Am Ende ihres Gaokao springen die Schüler in die Luft
Die Studierenden feiern das Ende der Prüfungen, die jedes Jahr im Juni stattfinden [File: Ng Han Guan/AP Photo]

Viele der Teilnehmer wurden zu gesellschaftlichen Eliten, die schließlich ihr Fachwissen in China und sogar auf der ganzen Welt einbrachten, darunter der ehemalige Ministerpräsident Li Keqiang und der weltberühmte Filmregisseur Zhang Yimou.

Seitdem ist die Zahl der Gaokao-Teilnehmer jährlich gestiegen, wobei im Jahr 2023 eine Rekordzahl von 13 Millionen Oberstufenschülern das akademische „Schlachtfeld“ betreten wird.

Im Laufe der jahrtausendealten Evolution haben standardisierte Tests in China viele inspiriert, aber auch einen intensiven Wettbewerb geschaffen.
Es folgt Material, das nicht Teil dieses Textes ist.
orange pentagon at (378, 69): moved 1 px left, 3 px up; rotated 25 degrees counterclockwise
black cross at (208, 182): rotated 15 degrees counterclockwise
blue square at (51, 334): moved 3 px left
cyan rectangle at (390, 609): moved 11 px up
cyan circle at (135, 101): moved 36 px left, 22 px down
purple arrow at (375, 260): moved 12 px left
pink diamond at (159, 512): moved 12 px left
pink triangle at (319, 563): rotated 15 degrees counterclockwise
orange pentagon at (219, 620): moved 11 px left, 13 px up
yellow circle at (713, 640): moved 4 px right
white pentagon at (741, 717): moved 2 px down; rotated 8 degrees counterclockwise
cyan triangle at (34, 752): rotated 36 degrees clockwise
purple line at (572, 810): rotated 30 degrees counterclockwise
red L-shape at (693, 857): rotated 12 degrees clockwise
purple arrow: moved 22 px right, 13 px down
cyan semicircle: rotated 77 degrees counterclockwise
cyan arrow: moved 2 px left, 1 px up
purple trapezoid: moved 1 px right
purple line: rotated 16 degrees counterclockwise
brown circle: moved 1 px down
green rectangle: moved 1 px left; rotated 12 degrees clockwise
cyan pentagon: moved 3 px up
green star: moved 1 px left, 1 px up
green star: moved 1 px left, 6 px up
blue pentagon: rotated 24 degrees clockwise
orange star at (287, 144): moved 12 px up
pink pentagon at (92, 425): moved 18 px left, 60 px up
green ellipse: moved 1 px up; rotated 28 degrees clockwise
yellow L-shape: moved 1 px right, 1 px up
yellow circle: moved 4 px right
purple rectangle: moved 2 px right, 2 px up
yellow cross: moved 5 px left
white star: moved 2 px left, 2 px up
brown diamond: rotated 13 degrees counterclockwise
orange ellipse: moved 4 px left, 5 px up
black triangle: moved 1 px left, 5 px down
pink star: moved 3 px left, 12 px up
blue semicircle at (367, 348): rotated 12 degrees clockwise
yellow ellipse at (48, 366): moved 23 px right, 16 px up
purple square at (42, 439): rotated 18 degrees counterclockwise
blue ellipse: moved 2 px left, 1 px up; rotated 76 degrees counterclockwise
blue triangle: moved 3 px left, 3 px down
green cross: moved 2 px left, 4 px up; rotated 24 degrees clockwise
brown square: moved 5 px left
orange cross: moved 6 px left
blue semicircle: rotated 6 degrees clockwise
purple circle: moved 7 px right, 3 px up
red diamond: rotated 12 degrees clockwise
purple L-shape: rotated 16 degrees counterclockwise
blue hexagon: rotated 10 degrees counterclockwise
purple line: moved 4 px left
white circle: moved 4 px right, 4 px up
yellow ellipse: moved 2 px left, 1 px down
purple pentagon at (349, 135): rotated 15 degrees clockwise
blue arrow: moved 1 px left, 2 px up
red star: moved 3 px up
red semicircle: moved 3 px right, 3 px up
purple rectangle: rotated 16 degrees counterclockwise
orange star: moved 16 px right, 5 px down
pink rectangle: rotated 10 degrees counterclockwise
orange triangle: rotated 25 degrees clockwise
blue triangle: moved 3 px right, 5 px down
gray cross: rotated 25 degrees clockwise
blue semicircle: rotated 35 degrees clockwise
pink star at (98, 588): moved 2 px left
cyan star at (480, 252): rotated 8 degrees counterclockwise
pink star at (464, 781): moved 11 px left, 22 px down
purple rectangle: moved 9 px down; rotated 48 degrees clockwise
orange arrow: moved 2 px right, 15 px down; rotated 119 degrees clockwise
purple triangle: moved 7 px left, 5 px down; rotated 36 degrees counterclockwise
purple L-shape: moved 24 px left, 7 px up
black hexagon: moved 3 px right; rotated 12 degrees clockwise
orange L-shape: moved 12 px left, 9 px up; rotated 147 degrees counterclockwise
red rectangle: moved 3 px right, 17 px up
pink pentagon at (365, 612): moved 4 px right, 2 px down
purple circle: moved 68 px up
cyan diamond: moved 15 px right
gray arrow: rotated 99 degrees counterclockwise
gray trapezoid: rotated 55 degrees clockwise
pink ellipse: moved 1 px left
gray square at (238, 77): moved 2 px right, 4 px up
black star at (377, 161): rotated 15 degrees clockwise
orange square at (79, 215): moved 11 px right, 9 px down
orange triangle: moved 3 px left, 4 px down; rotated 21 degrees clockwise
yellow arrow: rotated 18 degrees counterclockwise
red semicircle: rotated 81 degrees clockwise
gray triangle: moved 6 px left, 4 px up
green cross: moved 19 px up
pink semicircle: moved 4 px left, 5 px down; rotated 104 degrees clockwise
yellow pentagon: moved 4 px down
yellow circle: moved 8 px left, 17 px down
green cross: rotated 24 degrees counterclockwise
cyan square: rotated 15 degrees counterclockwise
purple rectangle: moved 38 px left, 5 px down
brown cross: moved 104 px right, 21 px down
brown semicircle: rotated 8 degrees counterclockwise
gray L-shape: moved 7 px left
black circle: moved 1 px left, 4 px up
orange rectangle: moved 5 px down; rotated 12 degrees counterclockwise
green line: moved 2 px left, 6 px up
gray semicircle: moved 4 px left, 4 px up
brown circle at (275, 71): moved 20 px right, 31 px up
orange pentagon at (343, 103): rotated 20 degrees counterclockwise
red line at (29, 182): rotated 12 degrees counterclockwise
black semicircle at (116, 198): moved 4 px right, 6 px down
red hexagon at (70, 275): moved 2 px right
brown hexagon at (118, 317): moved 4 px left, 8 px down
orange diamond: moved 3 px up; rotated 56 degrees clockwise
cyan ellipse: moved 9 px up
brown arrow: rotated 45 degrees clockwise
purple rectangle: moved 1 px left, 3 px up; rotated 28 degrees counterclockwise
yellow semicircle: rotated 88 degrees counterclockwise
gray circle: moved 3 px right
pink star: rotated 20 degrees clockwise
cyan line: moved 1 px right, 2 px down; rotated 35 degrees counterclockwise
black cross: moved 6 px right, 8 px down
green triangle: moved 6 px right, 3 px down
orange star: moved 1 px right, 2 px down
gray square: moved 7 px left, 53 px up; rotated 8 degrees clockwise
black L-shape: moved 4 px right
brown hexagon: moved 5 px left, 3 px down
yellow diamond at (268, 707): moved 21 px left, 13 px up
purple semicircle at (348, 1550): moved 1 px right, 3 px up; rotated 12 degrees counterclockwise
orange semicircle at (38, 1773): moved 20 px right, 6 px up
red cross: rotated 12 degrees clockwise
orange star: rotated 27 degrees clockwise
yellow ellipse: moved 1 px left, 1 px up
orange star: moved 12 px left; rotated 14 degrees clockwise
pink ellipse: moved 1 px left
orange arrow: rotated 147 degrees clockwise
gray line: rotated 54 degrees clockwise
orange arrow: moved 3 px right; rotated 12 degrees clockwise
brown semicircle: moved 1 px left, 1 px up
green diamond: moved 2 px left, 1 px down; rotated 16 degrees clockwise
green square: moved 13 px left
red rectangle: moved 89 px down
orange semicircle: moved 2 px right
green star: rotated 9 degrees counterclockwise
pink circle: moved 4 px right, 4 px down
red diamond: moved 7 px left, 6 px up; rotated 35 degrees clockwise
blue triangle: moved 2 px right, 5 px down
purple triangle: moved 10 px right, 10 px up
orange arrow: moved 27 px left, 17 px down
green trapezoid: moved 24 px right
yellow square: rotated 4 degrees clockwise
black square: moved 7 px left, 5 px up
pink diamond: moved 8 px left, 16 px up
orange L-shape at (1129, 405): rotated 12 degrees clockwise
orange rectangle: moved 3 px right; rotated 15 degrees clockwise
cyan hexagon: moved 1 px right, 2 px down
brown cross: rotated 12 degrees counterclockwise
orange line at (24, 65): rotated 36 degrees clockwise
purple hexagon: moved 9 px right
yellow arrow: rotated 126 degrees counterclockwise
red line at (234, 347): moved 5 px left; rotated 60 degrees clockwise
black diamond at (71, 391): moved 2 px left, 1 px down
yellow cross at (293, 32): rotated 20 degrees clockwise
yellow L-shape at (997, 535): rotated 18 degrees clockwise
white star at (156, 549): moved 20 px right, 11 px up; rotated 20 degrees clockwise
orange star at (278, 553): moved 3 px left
Der Druck, diese „einmalige Chance im Leben“ zu nutzen, beginnt sich bereits in der Grundschule in den Köpfen der Schüler aufzubauen, und einige Eltern greifen auf teure Nachhilfe zurück, um ihren Kindern zu besseren Noten zu verhelfen.

Da China reicher geworden ist, haben einige Familien ganz darauf verzichtet, ihre Kinder auf ausländische Internate zu schicken oder auszuwandern. Doch für die meisten Familien war und bleibt das Gaokao der einzige Weg zum Erfolg.

Mit Berichterstattung von Anson Zhang in Doha.